This is a review of the Revell 1976 Ford Gran Torino kit# 4412
I was into a LOT of 80’s shows when I was little and most of them centered around cars. Hardcastle & McCormick, Dukes of Hazzard, Knight Rider, Magnum P.I., Automan (I’m sure you’ll have to google this one), and, of course, Starsky & Hutch. Now, the last one was probably my least favorite, but it wasn’t because of the car. This kit is tailored around the Starsky & Hutch police car used in the TV series, but it is also the swan song for an iconic muscle car.

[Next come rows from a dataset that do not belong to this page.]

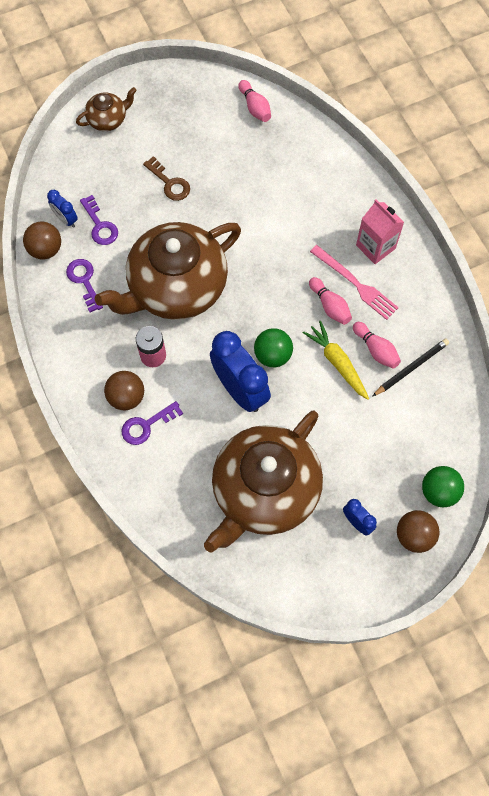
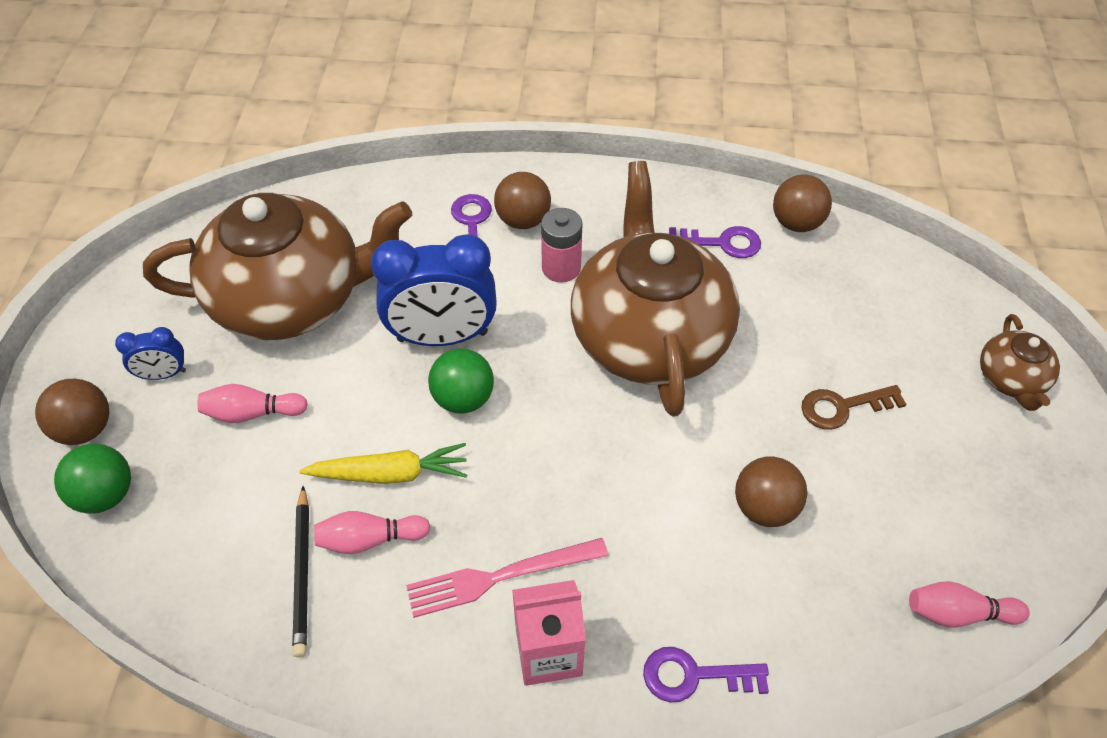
camera: 120 degrees right, 15 degrees down
(66, 219) = (836, 260): blue clock -> none
(100, 225) = (806, 293): purple key -> purple key (694, 675)
(249, 194) = (764, 507): none -> brown ball
(264, 490) = (291, 298): brown teapot -> brown teapot turned 105 degrees clockwise
(330, 306) = (487, 516): pink bowling pin -> pink bowling pin (252, 413)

This is the only other kit for this year Torino and it is molded in a vomit-inducing red-orange. The secondary pieces are all in black and the chrome is – chrome, but has the red “tint” that chromed color pieces typically do. Both kits have the decals and police light for the S&H version, so you are just gaining the “box” as a collector item vs. the other kit.
CAR BACKGROUND :: By the mid 1970s, the “muscle car” era was completely dead. There were a LOT of wannabees that tried to carry the torch – Volare Roadrunner, Trans Am, Mustang II King Cobra,… and so on, but none were as fast as the earlier cars were. By the start of the 80’s, cars were more about gas mileage and looks than speed. The ’76 Torino did fit the mid-seventies cliche’ perfectly though. With a 351ci engine pushing out a wheezing 152hp, the ¼mile would take almost 17 seconds. The fast and nimble Torino was no more.
BUILD NOTES : So, back to the model. It is a really decent build. Most of the parts fit reasonably well and there isn’t a lot of flash to remove. You have to watch for the two pieces just behind the front bumper as they should be glued on before painting. There aren’t a lot of “extras” with this one, but it isn’t a 2-in-1 or street rod either.
Well it may be one of the least powerful engines you’ll see on my site, but it is rather attractive. The engine bay is detailed ok, but the engine looks really smart. I added a chrome air cleaner and made my own 351 decal. I also added a caution fan decal, but otherwise the rest looks fine. If I were looking for this to be a drag car, however, there is enough room to stuff in a 428CJ or the like. Just be aware that all “street” parts will have to be from your own parts bin.
Since I purchased the non S&H version, I was able to go with a Inca Gold motif (close to the stock Ford color). I like this color a lot on the Torino and the brown interior matched well. I used white letter tires and rims from a ’71 Mustang as the regular hubs looked terrible (and old-man-ish). Bumpers fit easily and I like the way the under-carriage fits into the body – rock solid.
I decided to go with a brown leather look and it looks good with the gold. The automatic stalk was removed and I replaced it with a 4-speed stick shift on the floor. Won’t make the car blazing fast but burn-outs are a bunch easier. The rest of the interior is very detailed and has everything – including a directional stalk and rear-view.
I wish most model cars looked like this one underneath. Great detail, easy to work exhaust, and easy-as-pie fit to the body makes for an A+ all the way around. I replaced the stock “tips” for some larger, more prominent ones, but otherwise, you’ll need nothing for this one.
Beyond the really bad muscle behind this muscle car, the model is really, really good. The decals are there for the Starsky version, but for the regular car, there is enough to be happy with. This is a top-notch collectable too since it is the first run for this one. It also means that it is very affordable. Hobby Lobby has them for $18 after 40% coupon. If you want a really good, inexpensive builder… this one is IT.